FEVERDREAMSCAPES / PORTFOLIO
Artist Statement
FeverDreamScapes is a collaborative series experimenting with painting and video to create an uncanny effect.
Through the integration of old and new media, video artist Keaton Fox and painter Renee Silva come together to generate surreal landscapes of static and moving images that visualize the often paradoxical ecologies of the present.
Silva’s abstract environments of rooms, foliage, and symbols are animated into Fox’s video collages of limbs, animals, and loss. Contemplative oil paintings reveal new narratives as they dissolve into pixels of chaos and connection. These unusual simulations meld contemporary and traditional mediums together to introduce a unique visual language that continually alludes to a universal but undefined feeling of recurring dissonance.
Forever invested in making the invisible visible, Fox and Silva are particularly stimulated by the visceral tensions that accompany politics surrounding subjects that can be difficult to visualize; with climate change, disability, queerness and friendship being themes that routinely guide their joint practice.
Their fever dream aesthetics offer an antidote to the nihilism that underlies much of 21st century life.
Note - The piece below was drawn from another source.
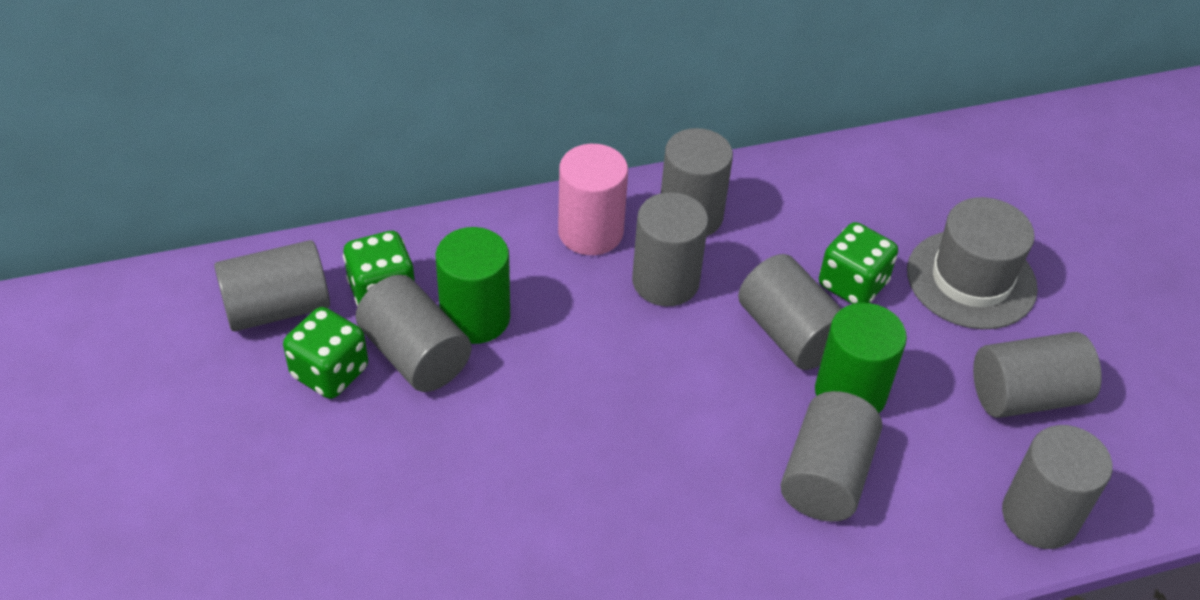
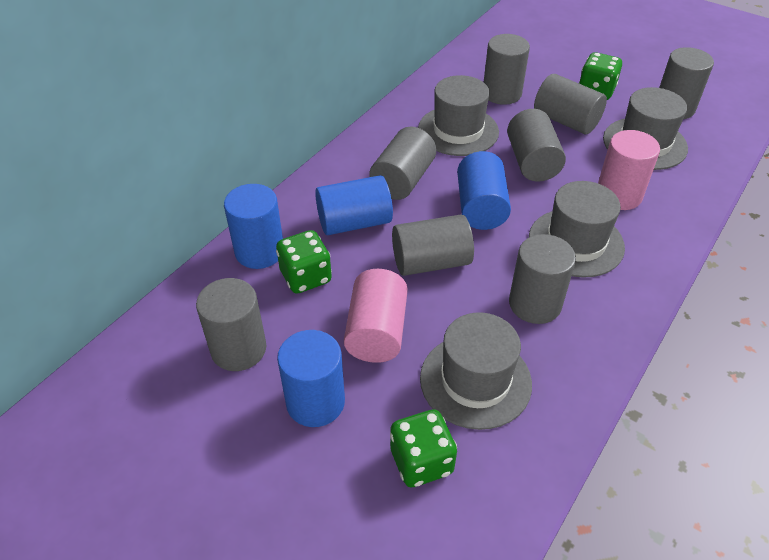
blue cylinder: none = 0 -> [224,184,283,269] [277,330,345,427] [315,175,393,235] [457,151,511,230] = 4
green cylinder: [435,227,510,344] [815,303,907,413] = 2 -> none = 0
grey hat: [907,197,1038,329] = 1 -> [418,75,499,156] [420,312,532,430] [529,181,625,278] [603,87,688,170] = 4
pink cylinder: [558,144,628,255] = 1 -> [344,269,408,363] [598,130,660,210] = 2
By finding meaning through futility, these works allow the viewer to locate moments of clarity within an ever-shifting abstraction; offering a feeling that mirrors the moment while simultaneously providing technicolor alternatives.
Bio / CV
Renee and Keaton began collaborating in 2017 after meeting in Boston through a Craigslist ad for a shared studio space.
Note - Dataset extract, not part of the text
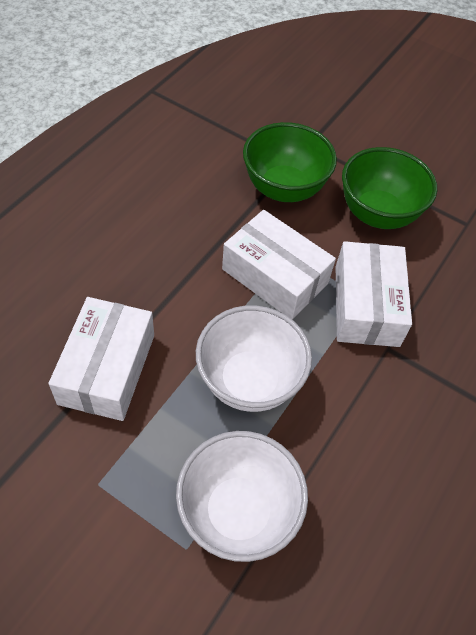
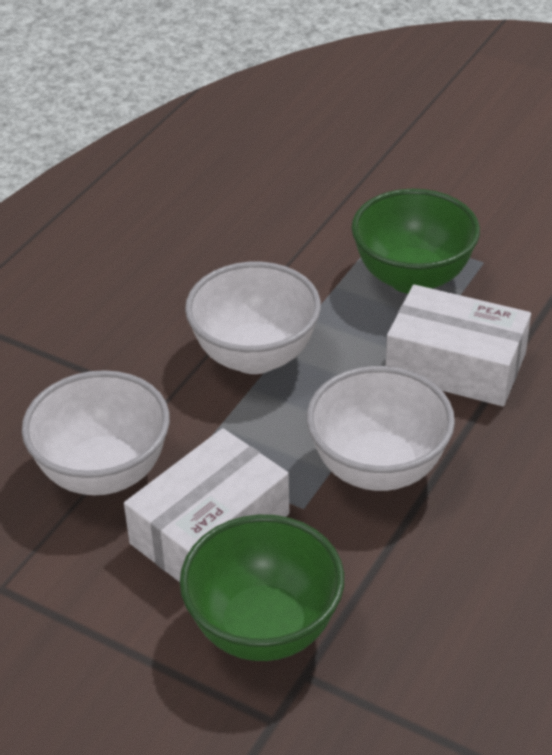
white bowl: [176,431,308,562] [196,305,312,412] = 2 -> [22,370,170,495] [185,262,321,374] [307,366,455,491] = 3
white box: [48,297,154,421] [222,210,336,320] [336,241,412,347] = 3 -> [124,428,289,582] [386,285,531,406] = 2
They have been exhibiting work together ever since.
FeverDreamScapes has been contracted for multiple commissions in the city of Boston with both the Boston Convention and Exhibition Center and for the lobby of 100 Federal St located Downtown.
Additionally, their work has gone on to be exhibited and award-winning at a variety of film and video art festivals, including Digital Graffiti in Alys Beach, Florida, Vero Beach Museum of Art in St. Augustine, as well as at the Finger Mullet Film Festival at the Crisp-Ellert Art Museum, and the School of Visuals Arts Flatiron Gallery in NYC.
Their work continues to push the boundaries of their respective mediums and create moving images in new and exciting ways.